El mudo dejaba vagar la mirada por la carretera, sobrecargada de coches y camiones. El camionero que le conducía a Urfa parecía tan mudo como él, apenas le había dirigido la palabra desde que salieron de Estambul.
El camionero se había presentado en casa del hombre que le escondía.
—Soy de Urfa, vengo a recoger a Zafarín.
Su guardián había asentido, y le había hecho salir del cuarto donde dormía. Zafarín reconoció al hombre que le había ido a buscar. Era de su pueblo y, como él, persona de confianza de Addaio.
Su anfitrión les entregó una bolsa con dátiles, naranjas y un par de botellas de agua, y les acompañó hasta donde el camionero había aparcado el camión.
—Zafarín —le dijo—, con este hombre estarás seguro, él te llevará hasta Addaio.
—¿Qué instrucciones te han dado? —preguntó al camionero.
—Sólo que lo lleve lo más rápido que pueda y que procure no parar en sitios donde podamos llamar la atención.
—Tiene que llegar sano y salvo.
—Llegará. Yo cumplo con lo que ordena Addaio.
Zafarín se acomodó en el asiento al lado del conductor. Le hubiera gustado que éste le diera noticias de Addaio, de su familia, del pueblo, pero permanecía encerrado en un obstinado silencio. Sólo se había dirigido a él en un par de ocasiones para preguntarle si tenía hambre o si quería ir al baño.
Se le notaba cansado después de tantas horas conduciendo, así que Zafarín le hizo un gesto indicándole que él podía conducir, pero el camionero se negó.
—No falta mucho, y no quiero problemas. Addaio no me perdonaría que metiera la pata, y tú por lo que parece ya la has metido bastante.
Zafarín apretó la mandíbula. Se había jugado la vida y este estúpido le reprochaba que había metido la pata. ¡Qué sabía él del peligro que había afrontado con sus compañeros!
El volumen de coches aumentaba en la carretera. La E-24 es una de las carreteras más transitadas de Turquía porque es la que la une con Irak, con los campos petrolíferos iraquíes, sobrecargada además por los camiones y coches militares que patrullan la frontera turco-Siria, alerta sobre todo por los guerrilleros kurdos que operan en la zona.
En menos de una hora estaría en casa y eso era lo único que en ese momento le importaba.
—¡Zafarín, Zafarín!
La voz quebrada de su madre le sonó a música celestial. Allí estaba, pequeña y enjuta, con los cabellos cubiertos por el velo. A pesar de su pequeña estatura dominaba a toda la familia. A su padre, a sus hermanos, a él, desde luego a su mujer y a su hija. Ninguno se atrevía a contradecirla.

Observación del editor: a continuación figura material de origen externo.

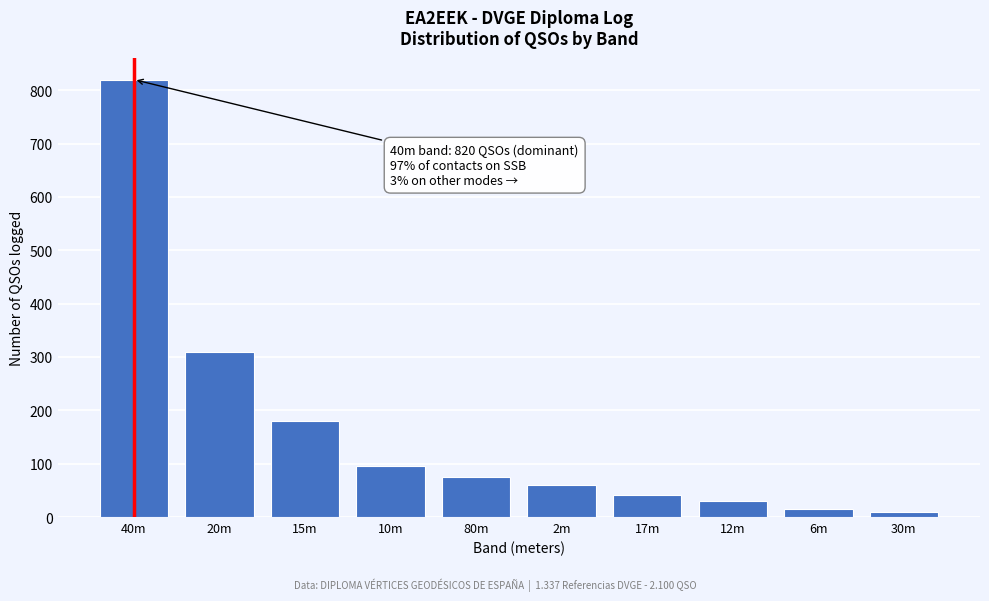

Reading right to left, what are all the values shown in this chart?

10	15	30	42	60	75	95	180	310	820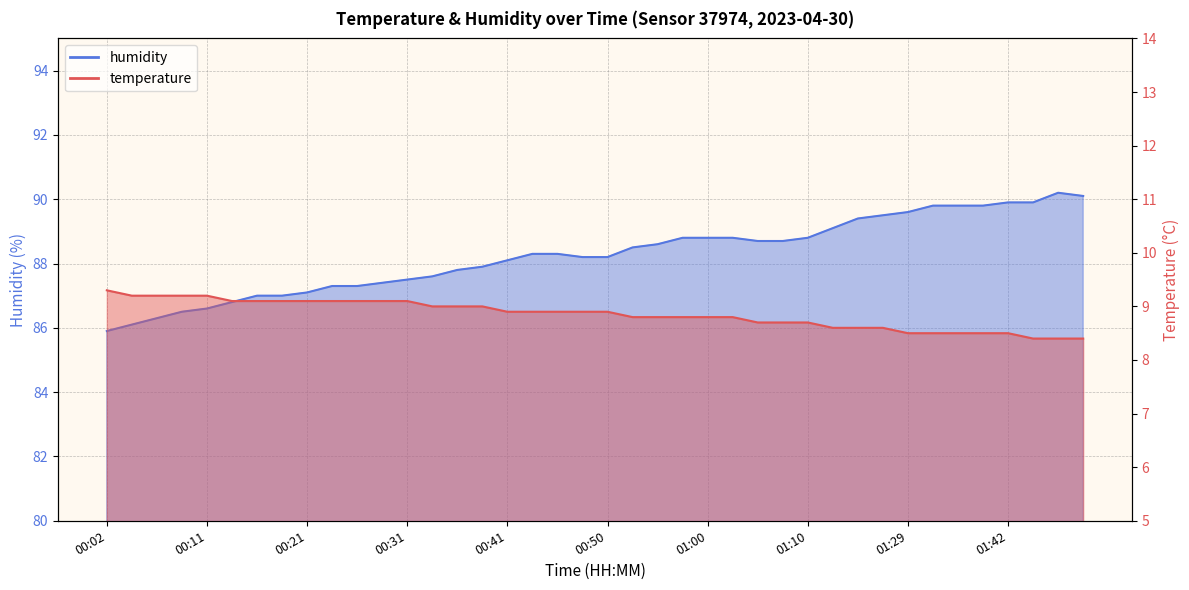

What is the label of the 12th point from the right?

01:10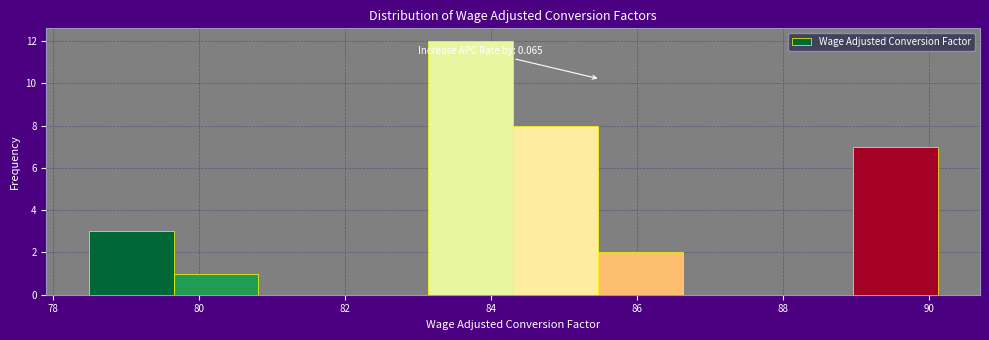

Over which range of the x-axis is the bar tallest?

83.2 to 84.4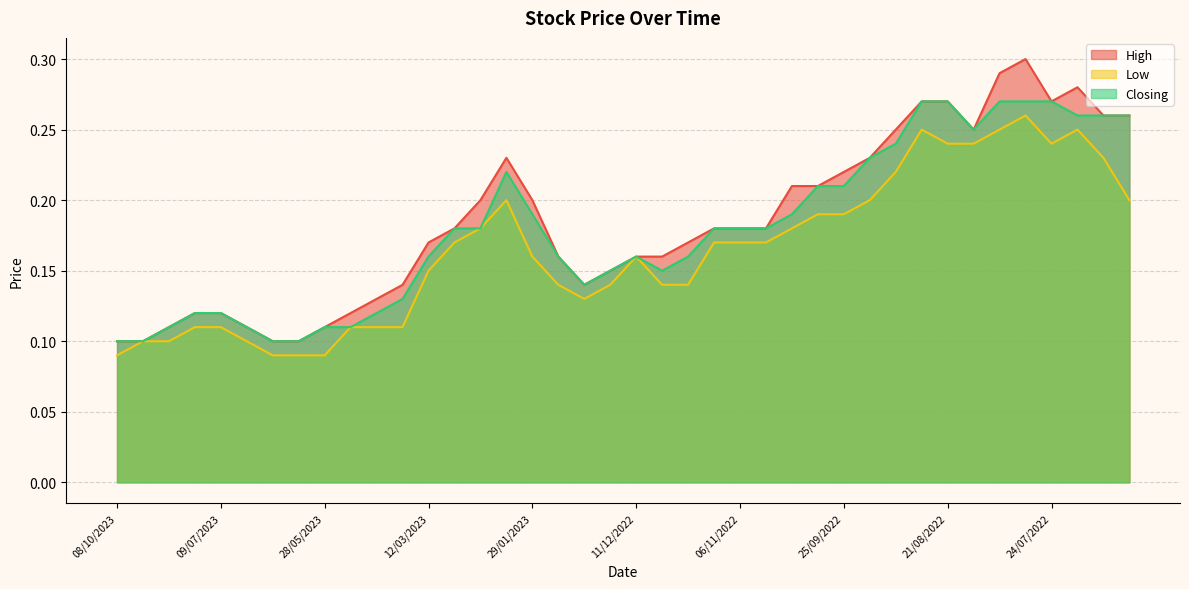

Is it true that Closing equals 0.2 at 31/07/2022?

False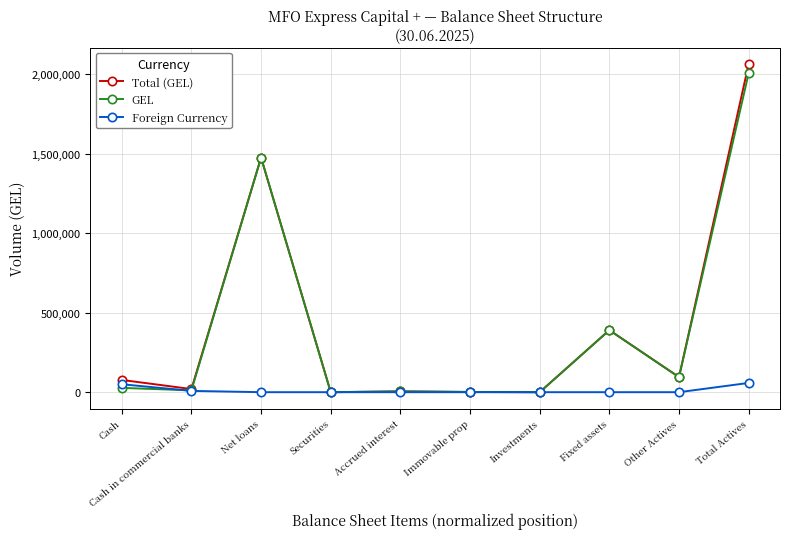

List the series in order of their peak value, highest first.

Total (GEL), GEL, Foreign Currency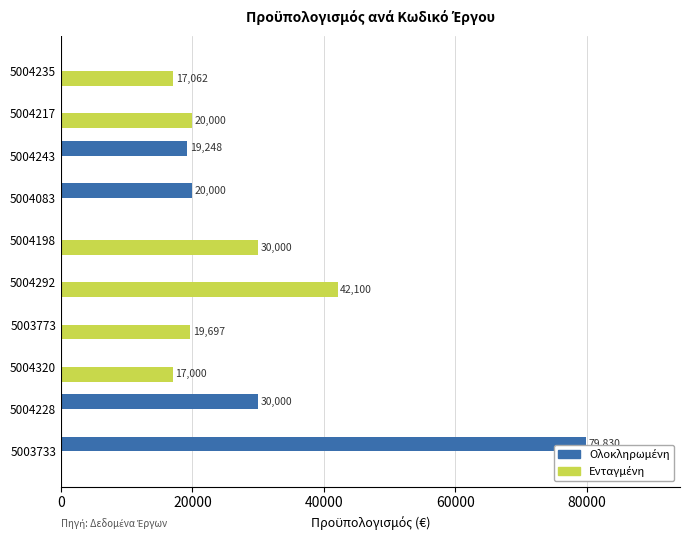

Which series has the largest total across all categories?

Ολοκληρωμένη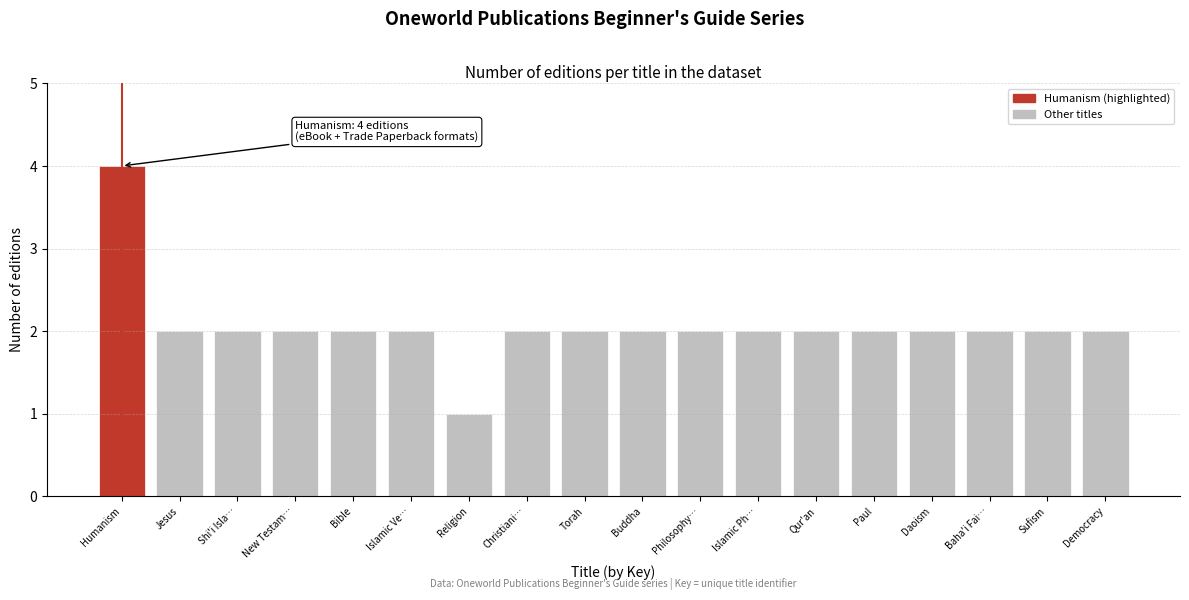

Reading left to right, list all the values displayed in this chart.

Humanism=4	Jesus=2	Shi'i Isla…=2	New Testam…=2	Bible=2	Islamic Ve…=2	Religion=1	Christiani…=2	Torah=2	Buddha=2	Philosophy…=2	Islamic Ph…=2	Qur'an=2	Paul=2	Daoism=2	Baha'i Fai…=2	Sufism=2	Democracy=2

Su mujer, Ayat, tenía los ojos llenos de lágrimas. Ella le había suplicado que no fuese y que no aceptara esa misión. Pero ¿cómo negarse a una orden de Addaio? Su madre y su padre habrían sufrido la vergüenza de verse señalados por la Comunidad.
Bajó del camión y en un segundo sintió los brazos de Ayat sobre su cuello, mientras su madre pujaba también por abrazarlo, y su hija, asustada, se puso a llorar.
Su padre le observaba emocionado, esperando que las mujeres dejaran de zarandearlo con sus muestras de afecto. Se abrazaron, y entonces Zafarín, al sentir la fuerza de los brazos campesinos de su padre, se dejó llevar por la emoción y rompió a llorar. Se sentía como cuando era pequeño, y su padre le abrazaba fuerte consolándolo cuando llegaba a casa con las huellas en la cara de alguna pelea mantenida en la calle o en el colegio. Su padre siempre le transmitió seguridad, la seguridad de que podía contar con él, de que pasara lo que pasase él estaría ahí para protegerlo. Y ahora, sintió, iba a necesitar de su protección cuando se enfrentara con Addaio. Sí, tenía miedo a Addaio.